As long as all teams are equally affected here, I don't think it really matters. Now, SuperStats will get a little borked, but I'm afraid that doesn't really totally bother me. Here's another way to do it that sort of covers the issues:
Run your stats as percentages of daily output. This way it doesn't matter if a protein is fast or slow, the proportion of total output by a team should stay the same. How does that sound?
Angus
04-10-2002, 05:16 PM
This discussion was predictable...
http://groups.yahoo.com/group/distributedfolding/message/220
xj10bt
04-10-2002, 05:52 PM
Angus <--- posts link to Yahoo
BAD ANGUS, BAD! :spank:
Angus
04-10-2002, 07:51 PM
Hey... worked for me :jester:
But for those who are Yahoo impaired...
March 9,2002
Just wait until you start the next proteins....
If they take a longer or shorter time to crunch, the stats crazies
will be up in arms to get 'stats weighting' implemented, citing the
unfairness of getting the same credit for longer and shorter proteins.
Those discussions went on for months in the other folding projects,
with some teams even quiting the project over the issue.
Have fun...
OldBiker
Free-DC
MAD-ness
04-10-2002, 07:56 PM
While I am interested in the work that Larry has done and your plans are very exciting, I don't really see it as something anyone here (participants or leaders) ought to be overly concerned about.
People will misbehave regardless of how you organize things, it doesn't seem very pragmatic to me for the project leaders to re-order things just to make things easier on teams from other projects. If major teams join the project for a 'faster' protein (computation speed is dependent on more things than just the number of residue) then that protein will be finished pretty damn quickly and a new protein will be begun.

## WORK ITEM
Reproduce the forum thread about stats weighting word for word, between "Have fun..." and "will be begun.", inclusive.

## RECORD EXTRACTS
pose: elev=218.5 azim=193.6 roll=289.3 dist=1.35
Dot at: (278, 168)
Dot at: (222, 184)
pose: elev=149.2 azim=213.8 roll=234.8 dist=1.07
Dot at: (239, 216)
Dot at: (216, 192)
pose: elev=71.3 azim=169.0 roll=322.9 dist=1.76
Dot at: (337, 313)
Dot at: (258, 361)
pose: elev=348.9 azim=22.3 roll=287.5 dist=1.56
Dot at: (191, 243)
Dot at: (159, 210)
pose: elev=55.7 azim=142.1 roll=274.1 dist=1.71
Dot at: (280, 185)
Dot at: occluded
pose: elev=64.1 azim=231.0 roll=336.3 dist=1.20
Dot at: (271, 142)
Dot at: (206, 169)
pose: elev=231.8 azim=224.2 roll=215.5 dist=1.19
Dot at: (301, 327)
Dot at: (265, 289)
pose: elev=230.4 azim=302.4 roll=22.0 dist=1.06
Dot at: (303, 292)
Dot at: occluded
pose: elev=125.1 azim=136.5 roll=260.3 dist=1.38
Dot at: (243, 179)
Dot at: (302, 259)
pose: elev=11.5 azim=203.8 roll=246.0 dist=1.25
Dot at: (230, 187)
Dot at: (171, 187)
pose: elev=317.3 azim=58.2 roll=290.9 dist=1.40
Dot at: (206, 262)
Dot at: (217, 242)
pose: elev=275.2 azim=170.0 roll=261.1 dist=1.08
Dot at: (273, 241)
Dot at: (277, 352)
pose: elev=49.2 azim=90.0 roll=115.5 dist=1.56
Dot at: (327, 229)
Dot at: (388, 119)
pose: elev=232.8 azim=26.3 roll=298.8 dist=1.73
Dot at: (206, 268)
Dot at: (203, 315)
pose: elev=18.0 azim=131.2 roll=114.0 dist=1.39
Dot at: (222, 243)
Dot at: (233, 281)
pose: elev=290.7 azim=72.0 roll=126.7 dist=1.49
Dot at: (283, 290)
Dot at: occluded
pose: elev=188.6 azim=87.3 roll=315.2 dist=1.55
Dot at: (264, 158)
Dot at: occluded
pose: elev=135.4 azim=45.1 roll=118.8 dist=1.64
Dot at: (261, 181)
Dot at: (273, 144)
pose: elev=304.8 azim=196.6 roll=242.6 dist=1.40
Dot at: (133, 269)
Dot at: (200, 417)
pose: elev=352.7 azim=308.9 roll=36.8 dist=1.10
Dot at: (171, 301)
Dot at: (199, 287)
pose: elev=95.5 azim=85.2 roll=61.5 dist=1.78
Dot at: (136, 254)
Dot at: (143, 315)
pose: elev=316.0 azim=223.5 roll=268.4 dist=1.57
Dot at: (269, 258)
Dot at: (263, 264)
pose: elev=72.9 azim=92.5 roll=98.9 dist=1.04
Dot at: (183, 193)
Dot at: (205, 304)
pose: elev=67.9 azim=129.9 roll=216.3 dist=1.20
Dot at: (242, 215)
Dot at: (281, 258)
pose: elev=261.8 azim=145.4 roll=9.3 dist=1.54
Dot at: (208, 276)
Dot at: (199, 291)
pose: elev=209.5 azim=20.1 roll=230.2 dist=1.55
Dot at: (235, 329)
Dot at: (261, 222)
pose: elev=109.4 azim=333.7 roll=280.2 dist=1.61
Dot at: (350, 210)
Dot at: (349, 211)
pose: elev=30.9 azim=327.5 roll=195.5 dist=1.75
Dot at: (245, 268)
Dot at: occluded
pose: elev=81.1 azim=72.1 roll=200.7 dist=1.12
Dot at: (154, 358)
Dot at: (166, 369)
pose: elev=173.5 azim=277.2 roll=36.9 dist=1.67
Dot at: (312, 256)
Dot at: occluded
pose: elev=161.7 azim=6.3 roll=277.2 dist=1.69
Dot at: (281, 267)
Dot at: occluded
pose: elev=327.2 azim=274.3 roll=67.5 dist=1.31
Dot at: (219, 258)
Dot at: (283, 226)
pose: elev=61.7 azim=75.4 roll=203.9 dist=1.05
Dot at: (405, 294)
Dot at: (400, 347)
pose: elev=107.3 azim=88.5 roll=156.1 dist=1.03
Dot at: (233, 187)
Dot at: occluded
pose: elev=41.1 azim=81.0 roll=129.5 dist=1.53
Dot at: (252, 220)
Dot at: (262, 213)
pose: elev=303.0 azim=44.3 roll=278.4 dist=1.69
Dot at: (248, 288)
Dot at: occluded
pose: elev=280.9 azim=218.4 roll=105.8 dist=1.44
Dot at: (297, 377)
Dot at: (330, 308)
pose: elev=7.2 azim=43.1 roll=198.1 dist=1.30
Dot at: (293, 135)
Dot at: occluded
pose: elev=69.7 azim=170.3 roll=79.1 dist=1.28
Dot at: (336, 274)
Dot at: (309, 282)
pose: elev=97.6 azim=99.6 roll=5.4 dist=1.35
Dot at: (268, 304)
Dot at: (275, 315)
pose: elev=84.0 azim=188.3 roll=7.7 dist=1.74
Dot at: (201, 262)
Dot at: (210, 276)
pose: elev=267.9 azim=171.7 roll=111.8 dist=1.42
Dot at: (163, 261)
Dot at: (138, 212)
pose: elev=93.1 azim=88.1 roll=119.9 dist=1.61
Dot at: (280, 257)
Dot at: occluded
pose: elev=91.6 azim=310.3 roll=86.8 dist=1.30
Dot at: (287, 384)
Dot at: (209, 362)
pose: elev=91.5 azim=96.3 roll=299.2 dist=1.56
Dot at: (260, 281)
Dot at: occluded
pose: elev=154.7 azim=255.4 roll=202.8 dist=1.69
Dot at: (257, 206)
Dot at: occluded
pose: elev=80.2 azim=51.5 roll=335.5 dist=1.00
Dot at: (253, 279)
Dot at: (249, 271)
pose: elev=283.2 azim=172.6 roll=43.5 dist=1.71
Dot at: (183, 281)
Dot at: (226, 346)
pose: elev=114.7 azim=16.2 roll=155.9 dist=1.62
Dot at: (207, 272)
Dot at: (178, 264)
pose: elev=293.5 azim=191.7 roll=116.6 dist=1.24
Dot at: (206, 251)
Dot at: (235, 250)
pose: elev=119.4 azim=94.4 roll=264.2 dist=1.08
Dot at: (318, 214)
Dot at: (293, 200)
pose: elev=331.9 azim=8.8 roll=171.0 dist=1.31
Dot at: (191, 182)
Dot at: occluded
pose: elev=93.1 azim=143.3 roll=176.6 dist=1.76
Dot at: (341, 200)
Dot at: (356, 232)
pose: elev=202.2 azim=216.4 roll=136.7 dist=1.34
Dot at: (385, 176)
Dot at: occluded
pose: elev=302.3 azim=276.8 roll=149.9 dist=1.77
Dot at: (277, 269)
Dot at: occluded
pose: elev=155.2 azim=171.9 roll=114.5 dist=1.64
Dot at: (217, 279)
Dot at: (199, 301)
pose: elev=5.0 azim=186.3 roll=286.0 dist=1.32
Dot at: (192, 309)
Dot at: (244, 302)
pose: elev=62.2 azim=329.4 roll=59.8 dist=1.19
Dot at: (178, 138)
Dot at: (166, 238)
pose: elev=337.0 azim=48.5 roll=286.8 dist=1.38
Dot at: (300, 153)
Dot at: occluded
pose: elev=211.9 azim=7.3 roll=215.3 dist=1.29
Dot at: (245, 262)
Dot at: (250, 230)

## RESPONSE TO THIS TASK
Have fun...
OldBiker
Free-DC
MAD-ness
04-10-2002, 07:56 PM
While I am interested in the work that Larry has done and your plans are very exciting, I don't really see it as something anyone here (participants or leaders) ought to be overly concerned about.
People will misbehave regardless of how you organize things, it doesn't seem very pragmatic to me for the project leaders to re-order things just to make things easier on teams from other projects. If major teams join the project for a 'faster' protein (computation speed is dependent on more things than just the number of residue) then that protein will be finished pretty damn quickly and a new protein will be begun.